● WHAT IS BEING ASKED: Transcribe the listing from its top line through the line with "Page size: 1500x844.". Keep it exact, both ends included, and add nothing.
-=-=-=-=-
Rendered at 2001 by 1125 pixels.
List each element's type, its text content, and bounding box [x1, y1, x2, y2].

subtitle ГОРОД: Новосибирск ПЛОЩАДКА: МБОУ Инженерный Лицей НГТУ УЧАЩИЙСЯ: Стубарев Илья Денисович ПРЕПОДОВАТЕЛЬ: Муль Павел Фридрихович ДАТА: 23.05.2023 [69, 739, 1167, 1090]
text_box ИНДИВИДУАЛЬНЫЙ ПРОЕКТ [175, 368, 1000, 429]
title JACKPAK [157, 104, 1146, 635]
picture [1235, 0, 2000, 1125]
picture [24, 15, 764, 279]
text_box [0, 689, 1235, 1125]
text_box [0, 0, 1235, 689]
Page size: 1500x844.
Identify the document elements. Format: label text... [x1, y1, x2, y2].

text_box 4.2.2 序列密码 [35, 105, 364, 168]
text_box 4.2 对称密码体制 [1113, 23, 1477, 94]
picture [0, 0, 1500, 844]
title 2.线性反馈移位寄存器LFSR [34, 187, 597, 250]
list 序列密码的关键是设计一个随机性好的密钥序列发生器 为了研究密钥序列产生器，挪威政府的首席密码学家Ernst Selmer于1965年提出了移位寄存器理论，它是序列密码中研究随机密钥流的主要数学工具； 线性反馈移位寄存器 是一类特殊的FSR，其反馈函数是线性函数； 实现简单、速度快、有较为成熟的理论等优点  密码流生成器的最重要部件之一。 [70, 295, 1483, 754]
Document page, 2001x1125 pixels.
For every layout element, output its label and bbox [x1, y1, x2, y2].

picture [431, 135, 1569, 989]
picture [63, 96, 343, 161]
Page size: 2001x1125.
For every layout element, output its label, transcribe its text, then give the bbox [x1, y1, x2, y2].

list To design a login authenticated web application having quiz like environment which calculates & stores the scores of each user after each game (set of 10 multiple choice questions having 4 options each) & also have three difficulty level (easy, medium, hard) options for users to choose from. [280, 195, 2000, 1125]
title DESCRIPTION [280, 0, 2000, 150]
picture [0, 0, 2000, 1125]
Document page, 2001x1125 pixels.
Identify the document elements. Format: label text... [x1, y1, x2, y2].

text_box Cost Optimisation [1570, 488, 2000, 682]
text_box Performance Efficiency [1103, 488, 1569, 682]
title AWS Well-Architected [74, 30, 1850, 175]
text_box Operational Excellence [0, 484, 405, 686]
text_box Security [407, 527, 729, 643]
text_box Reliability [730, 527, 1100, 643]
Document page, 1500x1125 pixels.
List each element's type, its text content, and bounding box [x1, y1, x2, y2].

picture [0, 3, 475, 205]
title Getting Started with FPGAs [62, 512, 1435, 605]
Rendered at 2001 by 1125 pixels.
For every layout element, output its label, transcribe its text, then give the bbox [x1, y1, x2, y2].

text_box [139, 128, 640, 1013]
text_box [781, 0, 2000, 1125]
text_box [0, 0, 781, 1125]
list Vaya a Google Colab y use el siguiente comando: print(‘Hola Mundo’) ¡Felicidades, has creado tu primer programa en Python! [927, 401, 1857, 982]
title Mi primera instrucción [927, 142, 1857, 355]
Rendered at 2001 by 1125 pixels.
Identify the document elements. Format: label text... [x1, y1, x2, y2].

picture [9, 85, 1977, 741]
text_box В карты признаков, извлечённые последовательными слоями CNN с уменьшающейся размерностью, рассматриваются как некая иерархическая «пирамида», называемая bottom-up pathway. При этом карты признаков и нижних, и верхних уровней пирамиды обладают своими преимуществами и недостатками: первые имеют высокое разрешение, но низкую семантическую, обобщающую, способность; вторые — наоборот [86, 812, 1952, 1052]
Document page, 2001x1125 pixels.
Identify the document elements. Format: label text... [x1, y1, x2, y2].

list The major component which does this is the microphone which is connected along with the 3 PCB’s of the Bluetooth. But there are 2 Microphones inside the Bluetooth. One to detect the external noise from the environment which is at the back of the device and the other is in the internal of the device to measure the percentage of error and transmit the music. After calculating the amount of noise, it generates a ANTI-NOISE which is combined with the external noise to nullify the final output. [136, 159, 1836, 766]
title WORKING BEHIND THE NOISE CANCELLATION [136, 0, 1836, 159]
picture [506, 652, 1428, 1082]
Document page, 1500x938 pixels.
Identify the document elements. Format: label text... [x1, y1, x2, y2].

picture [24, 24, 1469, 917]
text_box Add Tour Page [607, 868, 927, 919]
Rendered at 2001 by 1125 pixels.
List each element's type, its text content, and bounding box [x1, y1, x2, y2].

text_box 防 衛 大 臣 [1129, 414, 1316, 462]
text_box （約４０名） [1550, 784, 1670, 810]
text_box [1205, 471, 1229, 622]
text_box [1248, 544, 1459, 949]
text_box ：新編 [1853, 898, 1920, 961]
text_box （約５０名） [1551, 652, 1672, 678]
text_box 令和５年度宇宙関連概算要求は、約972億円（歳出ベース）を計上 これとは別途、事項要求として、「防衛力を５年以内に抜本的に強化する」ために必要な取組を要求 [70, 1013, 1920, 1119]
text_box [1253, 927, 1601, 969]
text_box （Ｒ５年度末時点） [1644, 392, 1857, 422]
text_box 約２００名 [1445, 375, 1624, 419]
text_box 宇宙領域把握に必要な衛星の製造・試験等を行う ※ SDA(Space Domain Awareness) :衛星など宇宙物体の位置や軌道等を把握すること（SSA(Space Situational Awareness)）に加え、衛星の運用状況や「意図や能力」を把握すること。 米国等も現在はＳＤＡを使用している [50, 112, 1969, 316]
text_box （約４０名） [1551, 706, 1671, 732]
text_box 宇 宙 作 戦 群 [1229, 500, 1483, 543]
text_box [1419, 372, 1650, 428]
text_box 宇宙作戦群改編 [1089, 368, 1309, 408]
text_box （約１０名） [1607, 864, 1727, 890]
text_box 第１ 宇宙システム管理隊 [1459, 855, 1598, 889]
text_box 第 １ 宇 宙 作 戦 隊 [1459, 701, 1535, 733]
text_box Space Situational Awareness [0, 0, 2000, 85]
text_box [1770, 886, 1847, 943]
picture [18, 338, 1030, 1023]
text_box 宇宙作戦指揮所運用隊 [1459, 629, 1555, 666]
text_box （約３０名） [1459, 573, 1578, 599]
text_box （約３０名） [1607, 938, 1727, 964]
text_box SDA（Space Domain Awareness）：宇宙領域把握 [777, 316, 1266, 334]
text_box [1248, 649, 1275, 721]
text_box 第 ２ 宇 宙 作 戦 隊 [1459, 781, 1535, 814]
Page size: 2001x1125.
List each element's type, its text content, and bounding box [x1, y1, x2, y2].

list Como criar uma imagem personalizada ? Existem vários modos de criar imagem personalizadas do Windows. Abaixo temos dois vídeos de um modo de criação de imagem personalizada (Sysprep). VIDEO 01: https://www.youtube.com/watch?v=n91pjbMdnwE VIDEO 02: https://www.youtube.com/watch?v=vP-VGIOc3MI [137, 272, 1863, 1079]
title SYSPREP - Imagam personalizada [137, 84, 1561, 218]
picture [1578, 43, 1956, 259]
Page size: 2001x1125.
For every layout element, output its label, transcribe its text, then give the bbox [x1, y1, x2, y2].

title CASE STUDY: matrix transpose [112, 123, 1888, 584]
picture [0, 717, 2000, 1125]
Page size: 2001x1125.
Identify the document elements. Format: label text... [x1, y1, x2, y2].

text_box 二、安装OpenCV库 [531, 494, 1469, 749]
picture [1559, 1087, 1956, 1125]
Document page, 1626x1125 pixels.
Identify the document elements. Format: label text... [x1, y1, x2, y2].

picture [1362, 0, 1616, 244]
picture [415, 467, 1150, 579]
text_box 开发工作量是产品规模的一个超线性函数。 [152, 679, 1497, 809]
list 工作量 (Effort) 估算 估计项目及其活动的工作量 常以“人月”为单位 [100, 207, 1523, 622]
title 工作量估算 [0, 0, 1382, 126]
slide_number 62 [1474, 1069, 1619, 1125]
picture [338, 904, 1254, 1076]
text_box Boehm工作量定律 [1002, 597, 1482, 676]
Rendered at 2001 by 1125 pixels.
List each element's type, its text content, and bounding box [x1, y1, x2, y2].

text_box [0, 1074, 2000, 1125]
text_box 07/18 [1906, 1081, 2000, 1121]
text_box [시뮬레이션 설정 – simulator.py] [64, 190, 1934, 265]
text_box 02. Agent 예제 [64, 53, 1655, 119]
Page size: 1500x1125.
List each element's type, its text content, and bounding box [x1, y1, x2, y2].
-=-=-=-=-
● EXERCISE OUTPUT:
Rendered at 2001 by 1125 pixels.
List each element's type, its text content, and bounding box [x1, y1, x2, y2].

subtitle ГОРОД: Новосибирск ПЛОЩАДКА: МБОУ Инженерный Лицей НГТУ УЧАЩИЙСЯ: Стубарев Илья Денисович ПРЕПОДОВАТЕЛЬ: Муль Павел Фридрихович ДАТА: 23.05.2023 [69, 739, 1167, 1090]
text_box ИНДИВИДУАЛЬНЫЙ ПРОЕКТ [175, 368, 1000, 429]
title JACKPAK [157, 104, 1146, 635]
picture [1235, 0, 2000, 1125]
picture [24, 15, 764, 279]
text_box [0, 689, 1235, 1125]
text_box [0, 0, 1235, 689]
Page size: 1500x844.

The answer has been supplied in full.